| Task requirements |
Look below for the line that contains "3: (450, 412)", then copy it and each following line exactly, through and including the line that contains "85: (440, 396)".

Stored records
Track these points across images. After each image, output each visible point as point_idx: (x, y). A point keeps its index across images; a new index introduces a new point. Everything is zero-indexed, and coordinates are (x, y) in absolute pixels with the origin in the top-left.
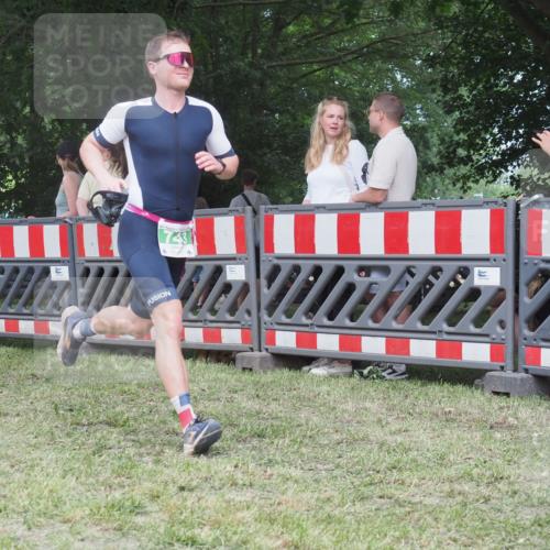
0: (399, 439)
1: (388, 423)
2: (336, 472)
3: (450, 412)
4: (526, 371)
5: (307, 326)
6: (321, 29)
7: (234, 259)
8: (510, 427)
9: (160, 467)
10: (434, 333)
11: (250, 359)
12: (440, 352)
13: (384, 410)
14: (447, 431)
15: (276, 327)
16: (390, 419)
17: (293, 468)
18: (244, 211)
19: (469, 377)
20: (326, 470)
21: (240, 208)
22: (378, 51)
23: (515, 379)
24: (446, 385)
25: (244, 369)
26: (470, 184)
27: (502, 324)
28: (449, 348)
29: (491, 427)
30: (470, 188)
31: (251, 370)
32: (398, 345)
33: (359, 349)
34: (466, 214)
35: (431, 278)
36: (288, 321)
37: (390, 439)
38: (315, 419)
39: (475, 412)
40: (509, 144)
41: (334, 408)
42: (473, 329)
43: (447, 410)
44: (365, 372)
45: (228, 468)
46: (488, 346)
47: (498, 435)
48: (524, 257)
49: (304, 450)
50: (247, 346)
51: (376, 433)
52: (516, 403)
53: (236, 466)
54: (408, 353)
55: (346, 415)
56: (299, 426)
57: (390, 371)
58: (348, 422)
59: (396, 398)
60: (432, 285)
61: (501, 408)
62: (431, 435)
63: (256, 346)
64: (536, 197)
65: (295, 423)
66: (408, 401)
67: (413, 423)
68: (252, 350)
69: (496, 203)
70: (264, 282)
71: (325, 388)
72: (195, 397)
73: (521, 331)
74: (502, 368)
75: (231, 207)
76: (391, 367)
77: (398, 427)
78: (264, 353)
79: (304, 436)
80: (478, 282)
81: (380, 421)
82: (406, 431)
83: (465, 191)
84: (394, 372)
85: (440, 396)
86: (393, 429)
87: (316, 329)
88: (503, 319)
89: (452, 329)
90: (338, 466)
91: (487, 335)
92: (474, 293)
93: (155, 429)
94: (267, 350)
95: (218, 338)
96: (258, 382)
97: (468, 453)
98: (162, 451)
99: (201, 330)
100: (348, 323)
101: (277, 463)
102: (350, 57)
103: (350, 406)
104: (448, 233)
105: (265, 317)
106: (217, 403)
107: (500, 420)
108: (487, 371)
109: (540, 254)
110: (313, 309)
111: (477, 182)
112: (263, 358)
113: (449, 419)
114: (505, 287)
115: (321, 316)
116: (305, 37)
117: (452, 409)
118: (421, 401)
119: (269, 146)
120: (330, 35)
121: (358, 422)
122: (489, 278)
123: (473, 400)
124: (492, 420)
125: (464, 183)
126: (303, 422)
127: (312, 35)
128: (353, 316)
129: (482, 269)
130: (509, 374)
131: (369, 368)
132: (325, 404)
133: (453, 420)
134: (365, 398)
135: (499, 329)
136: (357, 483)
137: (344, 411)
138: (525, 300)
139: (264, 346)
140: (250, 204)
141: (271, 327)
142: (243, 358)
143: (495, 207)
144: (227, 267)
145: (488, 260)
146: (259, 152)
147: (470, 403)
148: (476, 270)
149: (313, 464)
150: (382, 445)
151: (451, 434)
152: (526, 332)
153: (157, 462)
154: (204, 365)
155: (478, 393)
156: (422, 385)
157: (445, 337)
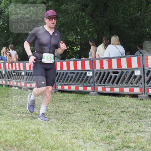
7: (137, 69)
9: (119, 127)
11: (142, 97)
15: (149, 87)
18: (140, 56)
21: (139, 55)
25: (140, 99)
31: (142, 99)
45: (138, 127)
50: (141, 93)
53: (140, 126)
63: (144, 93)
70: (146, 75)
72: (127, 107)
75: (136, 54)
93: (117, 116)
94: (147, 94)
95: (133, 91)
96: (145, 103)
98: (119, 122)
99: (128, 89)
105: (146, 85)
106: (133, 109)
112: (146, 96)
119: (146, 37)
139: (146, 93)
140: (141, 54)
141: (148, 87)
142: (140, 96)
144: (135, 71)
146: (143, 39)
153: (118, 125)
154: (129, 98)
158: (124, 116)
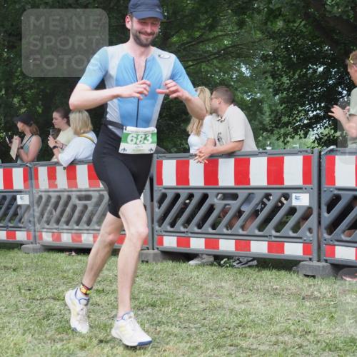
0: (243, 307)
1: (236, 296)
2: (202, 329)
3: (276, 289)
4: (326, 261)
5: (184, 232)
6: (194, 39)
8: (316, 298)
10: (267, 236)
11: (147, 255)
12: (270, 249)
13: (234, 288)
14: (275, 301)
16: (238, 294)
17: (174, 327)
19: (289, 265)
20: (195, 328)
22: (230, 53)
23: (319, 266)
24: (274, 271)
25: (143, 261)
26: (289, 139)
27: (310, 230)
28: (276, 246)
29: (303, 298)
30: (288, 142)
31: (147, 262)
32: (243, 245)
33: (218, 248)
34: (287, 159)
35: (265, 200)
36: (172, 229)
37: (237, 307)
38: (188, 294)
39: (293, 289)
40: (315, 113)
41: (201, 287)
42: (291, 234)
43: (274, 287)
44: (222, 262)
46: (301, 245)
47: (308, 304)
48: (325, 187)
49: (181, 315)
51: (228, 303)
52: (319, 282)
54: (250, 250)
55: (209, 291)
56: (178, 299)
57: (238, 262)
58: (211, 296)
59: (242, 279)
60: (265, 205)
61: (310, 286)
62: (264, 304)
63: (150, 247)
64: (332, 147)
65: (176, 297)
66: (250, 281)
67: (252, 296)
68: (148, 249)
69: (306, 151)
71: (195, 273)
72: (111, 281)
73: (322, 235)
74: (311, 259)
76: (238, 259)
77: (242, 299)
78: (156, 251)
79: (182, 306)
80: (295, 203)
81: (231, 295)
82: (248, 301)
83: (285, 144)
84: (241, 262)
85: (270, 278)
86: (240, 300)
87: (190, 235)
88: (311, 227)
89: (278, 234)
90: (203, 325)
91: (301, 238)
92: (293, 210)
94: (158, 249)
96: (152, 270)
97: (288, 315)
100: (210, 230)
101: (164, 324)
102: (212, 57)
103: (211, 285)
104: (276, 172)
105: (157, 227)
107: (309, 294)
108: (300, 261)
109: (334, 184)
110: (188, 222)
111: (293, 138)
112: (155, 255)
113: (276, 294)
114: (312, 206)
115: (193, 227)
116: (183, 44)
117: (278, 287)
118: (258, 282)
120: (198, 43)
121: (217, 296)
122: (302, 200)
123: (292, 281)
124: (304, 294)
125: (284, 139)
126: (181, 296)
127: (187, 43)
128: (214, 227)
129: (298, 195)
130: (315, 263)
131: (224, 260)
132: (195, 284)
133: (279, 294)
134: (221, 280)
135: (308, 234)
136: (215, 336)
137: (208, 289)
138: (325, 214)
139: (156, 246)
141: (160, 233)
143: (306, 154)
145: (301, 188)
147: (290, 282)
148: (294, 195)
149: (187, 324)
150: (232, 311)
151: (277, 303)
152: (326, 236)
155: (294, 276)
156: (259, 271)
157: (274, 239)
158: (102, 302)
* * *
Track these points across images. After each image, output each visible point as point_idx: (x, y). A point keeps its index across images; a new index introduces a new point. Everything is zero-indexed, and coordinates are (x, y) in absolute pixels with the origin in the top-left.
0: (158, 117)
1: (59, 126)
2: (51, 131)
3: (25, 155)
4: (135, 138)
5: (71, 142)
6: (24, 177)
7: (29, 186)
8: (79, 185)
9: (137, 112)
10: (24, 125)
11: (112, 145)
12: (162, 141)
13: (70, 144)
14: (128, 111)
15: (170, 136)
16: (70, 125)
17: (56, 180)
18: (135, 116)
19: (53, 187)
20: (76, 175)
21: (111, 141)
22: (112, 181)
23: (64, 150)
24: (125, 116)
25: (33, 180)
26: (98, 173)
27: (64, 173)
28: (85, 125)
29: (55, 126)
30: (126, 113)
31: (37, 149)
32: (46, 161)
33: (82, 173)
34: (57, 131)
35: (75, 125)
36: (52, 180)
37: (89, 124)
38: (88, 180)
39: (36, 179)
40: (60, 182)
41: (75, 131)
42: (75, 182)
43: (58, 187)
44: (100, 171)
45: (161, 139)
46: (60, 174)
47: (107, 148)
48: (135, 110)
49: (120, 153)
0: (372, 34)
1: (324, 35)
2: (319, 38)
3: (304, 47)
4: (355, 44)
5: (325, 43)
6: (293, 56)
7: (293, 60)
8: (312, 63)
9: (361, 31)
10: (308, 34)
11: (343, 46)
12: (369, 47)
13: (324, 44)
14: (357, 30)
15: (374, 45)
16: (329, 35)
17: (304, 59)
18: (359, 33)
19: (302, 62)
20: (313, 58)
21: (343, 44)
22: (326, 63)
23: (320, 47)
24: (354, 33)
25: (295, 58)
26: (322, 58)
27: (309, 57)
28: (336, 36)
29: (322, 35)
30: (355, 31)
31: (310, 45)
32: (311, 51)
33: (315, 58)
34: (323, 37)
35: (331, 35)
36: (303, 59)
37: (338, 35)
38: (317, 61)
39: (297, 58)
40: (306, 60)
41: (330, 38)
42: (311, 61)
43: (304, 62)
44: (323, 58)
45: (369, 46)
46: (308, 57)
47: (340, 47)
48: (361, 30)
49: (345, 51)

| Response below |
3: (450, 412)
4: (526, 371)
5: (307, 326)
6: (321, 29)
7: (234, 259)
8: (510, 427)
9: (160, 467)
10: (434, 333)
11: (250, 359)
12: (440, 352)
13: (384, 410)
14: (447, 431)
15: (276, 327)
16: (390, 419)
17: (293, 468)
18: (244, 211)
19: (469, 377)
20: (326, 470)
21: (240, 208)
22: (378, 51)
23: (515, 379)
24: (446, 385)
25: (244, 369)
26: (470, 184)
27: (502, 324)
28: (449, 348)
29: (491, 427)
30: (470, 188)
31: (251, 370)
32: (398, 345)
33: (359, 349)
34: (466, 214)
35: (431, 278)
36: (288, 321)
37: (390, 439)
38: (315, 419)
39: (475, 412)
40: (509, 144)
41: (334, 408)
42: (473, 329)
43: (447, 410)
44: (365, 372)
45: (228, 468)
46: (488, 346)
47: (498, 435)
48: (524, 257)
49: (304, 450)
50: (247, 346)
51: (376, 433)
52: (516, 403)
53: (236, 466)
54: (408, 353)
55: (346, 415)
56: (299, 426)
57: (390, 371)
58: (348, 422)
59: (396, 398)
60: (432, 285)
61: (501, 408)
62: (431, 435)
63: (256, 346)
64: (536, 197)
65: (295, 423)
66: (408, 401)
67: (413, 423)
68: (252, 350)
69: (496, 203)
70: (264, 282)
71: (325, 388)
72: (195, 397)
73: (521, 331)
74: (502, 368)
75: (231, 207)
76: (391, 367)
77: (398, 427)
78: (264, 353)
79: (304, 436)
80: (478, 282)
81: (380, 421)
82: (406, 431)
83: (465, 191)
84: (394, 372)
85: (440, 396)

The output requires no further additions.